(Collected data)
↓
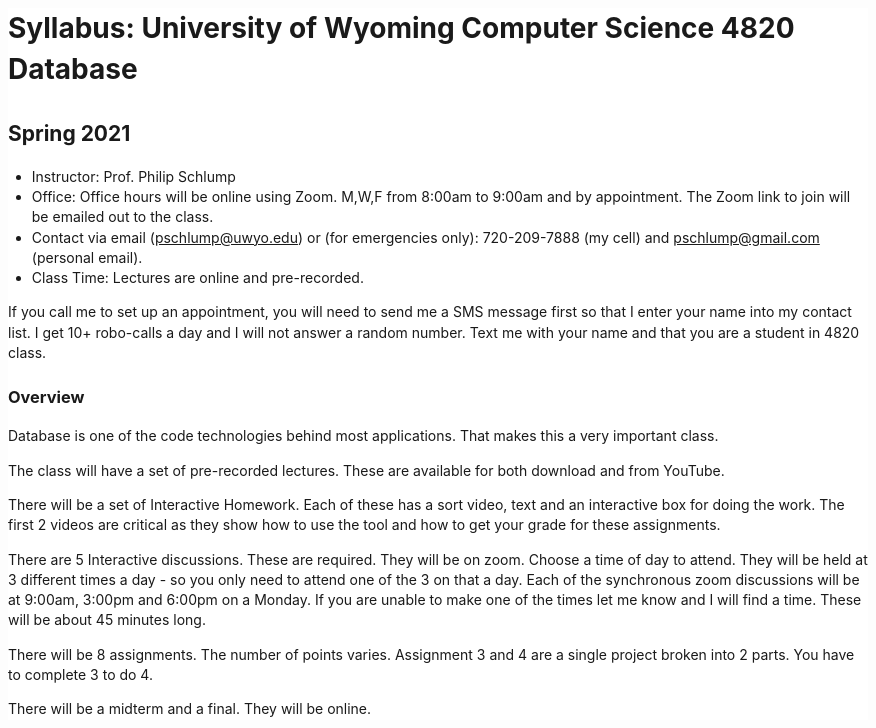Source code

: 



<style>
.pagebreak { page-break-before: always; }
.half { height: 200px; }
</style>








# Syllabus: University of Wyoming Computer Science 4820 Database 

## Spring 2021

- Instructor: Prof. Philip Schlump
- Office: Office hours will be online using Zoom. M,W,F from 8:00am to 9:00am and by appointment.  The Zoom link to join will be emailed out to the class.
- Contact via email (pschlump@uwyo.edu) or (for emergencies only): 720-209-7888 (my cell)
and pschlump@gmail.com (personal email).
- Class Time:  Lectures are online and pre-recorded. 

If you call me to set up an appointment, you will need to send me a SMS message
first so that I enter your name into my contact list.  I get 10+ robo-calls a day and
I will not answer a random number.  Text me with your name and that you are a student
in 4820 class.

### Overview

Database is one of the code technologies behind most applications.
That makes this a very important class.

The class will have a set of pre-recorded lectures.  These are available
for both download and from YouTube.

There will be a set of Interactive Homework.  Each of these has a sort
video, text and an interactive box for doing the work.  The first 2 videos
are critical as they show how to use the tool and how to get your grade
for these assignments.

There are 5 Interactive discussions.  These are required.  They will be
on zoom.  Choose a time of day to attend.  They will be held at 3 different
times a day - so you only need to attend one of the 3 on that a day.
Each of the synchronous zoom discussions will be at 9:00am, 3:00pm and
6:00pm on a Monday.  If you are unable to make one of the times let me
know and I will find a time.  These will be about 45 minutes long.

There will be  8 assignments.  The number of points varies.  Assignment 3 and 4
are a single project broken into 2 parts.  You have to complete 3 to do 4.

There will be a midterm and a final.   They will be online.
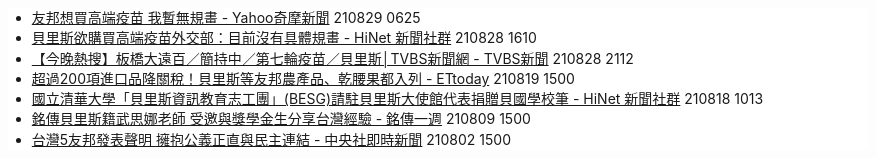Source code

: - [友邦想買高端疫苗 我暫無規畫 - Yahoo奇摩新聞](https://tw.news.yahoo.com/%E5%8F%8B%E9%82%A6%E6%83%B3%E8%B2%B7%E9%AB%98%E7%AB%AF%E7%96%AB%E8%8B%97-%E6%88%91%E6%9A%AB%E7%84%A1%E8%A6%8F%E7%95%AB-222536655.html "友邦想買高端疫苗 我暫無規畫 - Yahoo奇摩新聞") 210829 0625
- [貝里斯欲購買高端疫苗外交部：目前沒有具體規畫 - HiNet 新聞社群](https://times.hinet.net/topic/23478551 "貝里斯欲購買高端疫苗外交部：目前沒有具體規畫 - HiNet 新聞社群") 210828 1610
- [【今晚熱搜】板橋大遠百／簡持中／第七輪疫苗／貝里斯│TVBS新聞網 - TVBS新聞](https://news.tvbs.com.tw/life/1574601 "【今晚熱搜】板橋大遠百／簡持中／第七輪疫苗／貝里斯│TVBS新聞網 - TVBS新聞") 210828 2112
- [超過200項進口品降關稅！貝里斯等友邦農產品、乾腰果都入列 - ETtoday](https://finance.ettoday.net/news/2059516 "超過200項進口品降關稅！貝里斯等友邦農產品、乾腰果都入列 - ETtoday") 210819 1500
- [國立清華大學「貝里斯資訊教育志工團」(BESG)請駐貝里斯大使館代表捐贈貝國學校筆 - HiNet 新聞社群](https://times.hinet.net/topic/23462051 "國立清華大學「貝里斯資訊教育志工團」(BESG)請駐貝里斯大使館代表捐贈貝國學校筆 - HiNet 新聞社群") 210818 1013
- [銘傳貝里斯籍武思娜老師 受邀與獎學金生分享台灣經驗 - 銘傳一週](https://www.week.mcu.edu.tw/39781/ "銘傳貝里斯籍武思娜老師 受邀與獎學金生分享台灣經驗 - 銘傳一週") 210809 1500
- [台灣5友邦發表聲明 擁抱公義正直與民主連結 - 中央社即時新聞](https://www.cna.com.tw/news/firstnews/202108025002.aspx "台灣5友邦發表聲明 擁抱公義正直與民主連結 - 中央社即時新聞") 210802 1500
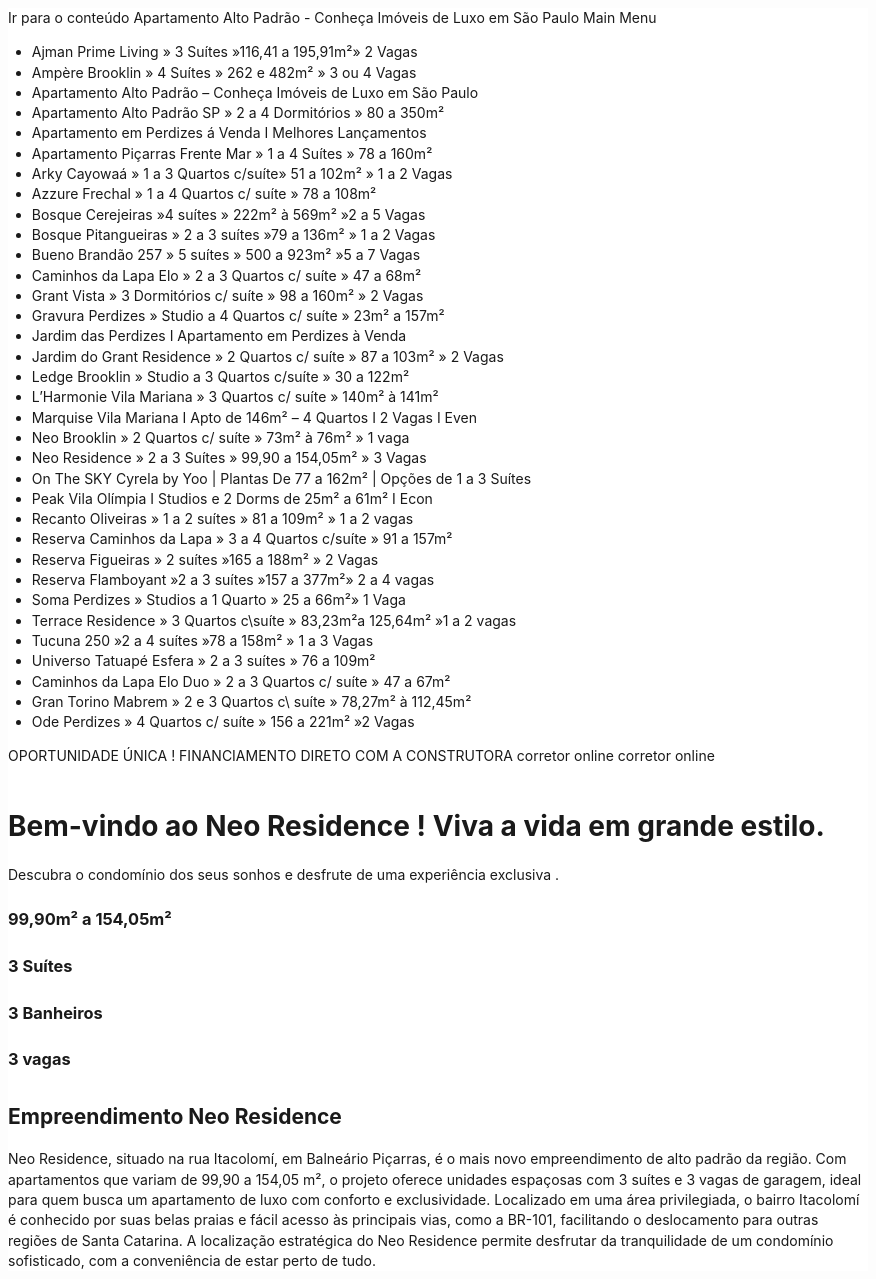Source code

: Ir para o conteúdo
Apartamento Alto Padrão - Conheça Imóveis de Luxo em São Paulo 
Main Menu
  * Ajman Prime Living » 3 Suítes »116,41 a 195,91m²» 2 Vagas
  * Ampère Brooklin » 4 Suítes » 262 e 482m² » 3 ou 4 Vagas
  * Apartamento Alto Padrão – Conheça Imóveis de Luxo em São Paulo
  * Apartamento Alto Padrão SP » 2 a 4 Dormitórios » 80 a 350m²
  * Apartamento em Perdizes á Venda I Melhores Lançamentos
  * Apartamento Piçarras Frente Mar » 1 a 4 Suítes » 78 a 160m² 
  * Arky Cayowaá » 1 a 3 Quartos c/suíte» 51 a 102m² » 1 a 2 Vagas 
  * Azzure Frechal » 1 a 4 Quartos c/ suíte » 78 a 108m²
  * Bosque Cerejeiras »4 suítes » 222m² à 569m² »2 a 5 Vagas
  * Bosque Pitangueiras » 2 a 3 suítes »79 a 136m² » 1 a 2 Vagas
  * Bueno Brandão 257 » 5 suítes » 500 a 923m² »5 a 7 Vagas
  * Caminhos da Lapa Elo » 2 a 3 Quartos c/ suíte » 47 a 68m²
  * Grant Vista » 3 Dormitórios c/ suíte » 98 a 160m² » 2 Vagas
  * Gravura Perdizes » Studio a 4 Quartos c/ suíte » 23m² a 157m²
  * Jardim das Perdizes I Apartamento em Perdizes à Venda
  * Jardim do Grant Residence » 2 Quartos c/ suíte » 87 a 103m² » 2 Vagas
  * Ledge Brooklin » Studio a 3 Quartos c/suíte » 30 a 122m²
  * L’Harmonie Vila Mariana » 3 Quartos c/ suíte » 140m² à 141m²
  * Marquise Vila Mariana I Apto de 146m² – 4 Quartos I 2 Vagas I Even
  * Neo Brooklin » 2 Quartos c/ suíte » 73m² à 76m² » 1 vaga
  * Neo Residence » 2 a 3 Suítes » 99,90 a 154,05m² » 3 Vagas
  * On The SKY Cyrela by Yoo | Plantas De 77 a 162m² | Opções de 1 a 3 Suítes
  * Peak Vila Olímpia I Studios e 2 Dorms de 25m² a 61m² I Econ
  * Recanto Oliveiras » 1 a 2 suítes » 81 a 109m² » 1 a 2 vagas
  * Reserva Caminhos da Lapa » 3 a 4 Quartos c/suíte » 91 a 157m²
  * Reserva Figueiras » 2 suítes »165 a 188m² » 2 Vagas
  * Reserva Flamboyant »2 a 3 suítes »157 a 377m²» 2 a 4 vagas
  * Soma Perdizes » Studios a 1 Quarto » 25 a 66m²» 1 Vaga
  * Terrace Residence » 3 Quartos c\suíte » 83,23m²a 125,64m² »1 a 2 vagas
  * Tucuna 250 »2 a 4 suítes »78 a 158m² » 1 a 3 Vagas
  * Universo Tatuapé Esfera » 2 a 3 suítes » 76 a 109m²
  * Caminhos da Lapa Elo Duo » 2 a 3 Quartos c/ suíte » 47 a 67m²
  * Gran Torino Mabrem » 2 e 3 Quartos c\ suíte » 78,27m² à 112,45m²
  * Ode Perdizes » 4 Quartos c/ suíte » 156 a 221m² »2 Vagas


OPORTUNIDADE ÚNICA ! FINANCIAMENTO DIRETO COM A CONSTRUTORA 
corretor online
corretor online
#  Bem-vindo ao Neo Residence ! Viva a vida em grande estilo.
Descubra o condomínio dos seus sonhos e desfrute de uma experiência exclusiva .
###  99,90m² a 154,05m² 
###  3 Suítes 
###  3 Banheiros 
###  3 vagas 
## Empreendimento Neo Residence
Neo Residence, situado na rua Itacolomí, em Balneário Piçarras, é o mais novo empreendimento de alto padrão da região. Com apartamentos que variam de 99,90 a 154,05 m², o projeto oferece unidades espaçosas com 3 suítes e 3 vagas de garagem, ideal para quem busca um apartamento de luxo com conforto e exclusividade.
Localizado em uma área privilegiada, o bairro Itacolomí é conhecido por suas belas praias e fácil acesso às principais vias, como a BR-101, facilitando o deslocamento para outras regiões de Santa Catarina. A localização estratégica do Neo Residence permite desfrutar da tranquilidade de um condomínio sofisticado, com a conveniência de estar perto de tudo.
↑
From the material above, print every line starting at the one containing "Database is one" and ending at the one containing "for both download and from YouTube.", including both of those lines and changing nothing.

FINISHED EXERCISE.
Database is one of the code technologies behind most applications.
That makes this a very important class.

The class will have a set of pre-recorded lectures.  These are available
for both download and from YouTube.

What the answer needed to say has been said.